The performance of the East of England Ambulance Service deteriorated further in 2013-14 as it missed all of its targets in Cambridgeshire and Peterborough.

This snapshot of the troubled trust’s performance was revealed in the annual report of the Cambridgeshire and Peterborough Clinical Commissioning Group, which described a “notable dip in performance” in some of its urban areas.

According to the CCG’s report, the trust reponded to 73.6 per cent of “red 1 calls” for immediately life threatening situations within eight minutes against a target of 75 per cent in 2013-14.

This represented a single percentage point drop in performance from the previous year.

Only 69.4 per cent per cent of “red 2 calls”, which may be life threatening but less time critical were responded to within eight minutes against a 75 per cent target. Last year the trust responded to 74.3 per cent of these type of calls within that period.

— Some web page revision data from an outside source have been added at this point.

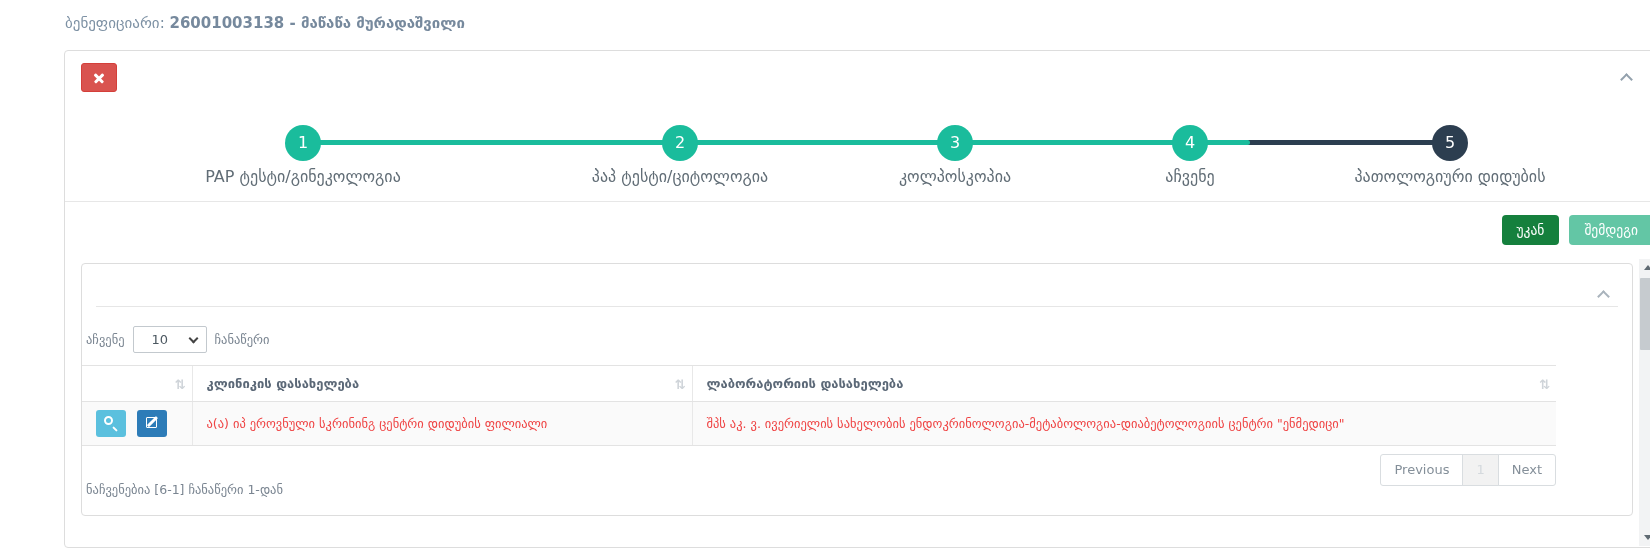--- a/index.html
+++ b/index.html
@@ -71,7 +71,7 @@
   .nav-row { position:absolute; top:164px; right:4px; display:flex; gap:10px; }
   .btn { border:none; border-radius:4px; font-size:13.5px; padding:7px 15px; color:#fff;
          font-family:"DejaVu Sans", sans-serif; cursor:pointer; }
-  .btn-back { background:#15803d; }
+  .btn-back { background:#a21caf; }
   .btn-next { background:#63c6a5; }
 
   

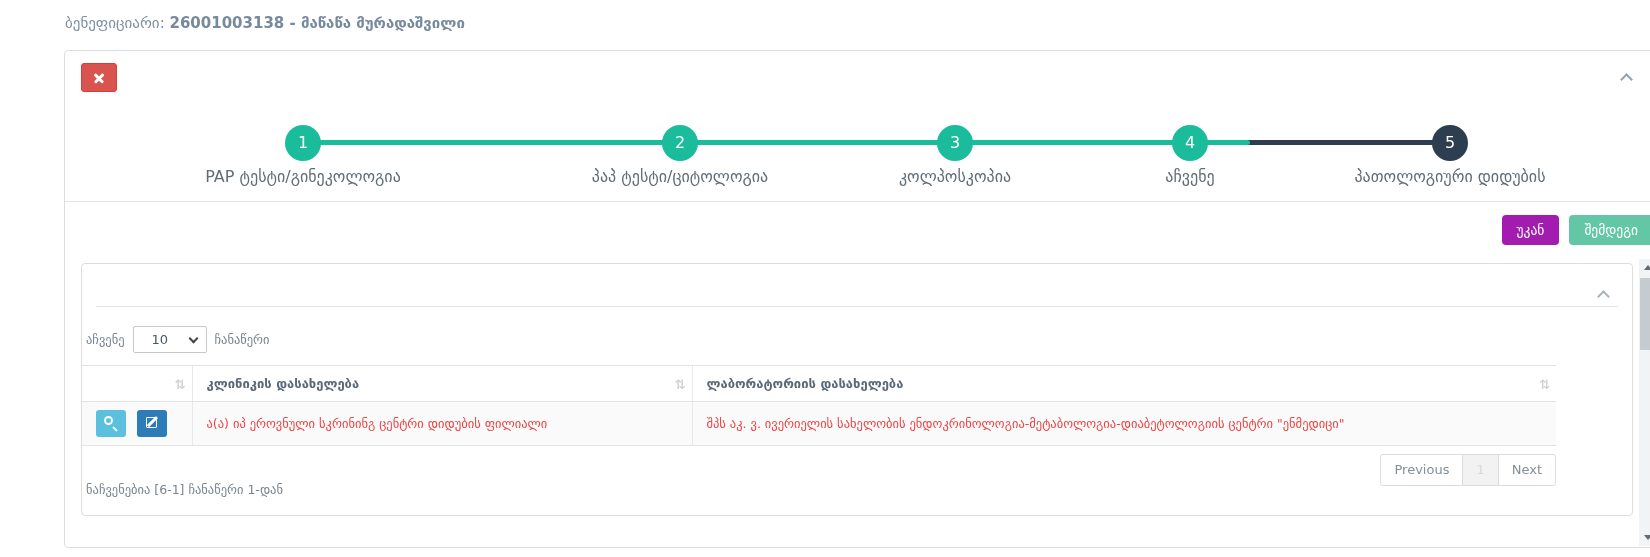--- a/index.html
+++ b/index.html
@@ -145,7 +145,7 @@
   
   .tfooter { position:relative; height:64px; }
   .info-text { position:absolute; left:4px; top:36px; font-size:12.5px; color:#7a8591; }
-  .pagination { position:absolute; right:0; top:8px; display:flex; font-size:13px; }
+  .pagination { position:absolute; right:0; top:8px; display:flex; font-size:13px;font-weight:bold; }
   .page-item {
     height:32px; line-height:30px; padding:0 13px; background:#fff;
     border:1px solid #d9dde0; color:#848f99; cursor:pointer; margin-left:-1px;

The CCG’s annual report said the trust’s “historical trend of not delivering against… national targets continued throughout 2013-14”. Its performance had “deteriorated overall in comparison to prior year at both regional and local level”.

The report said the CCG had been “reassured” by the appointment of Anthony Marsh, the trust’s chief executive which it said had “considerable experience in turning around failing ambulance trusts”.

The CCG had agreed to revinvest into the trust’s recovery plan all the penalties and fines which it would normally be owed.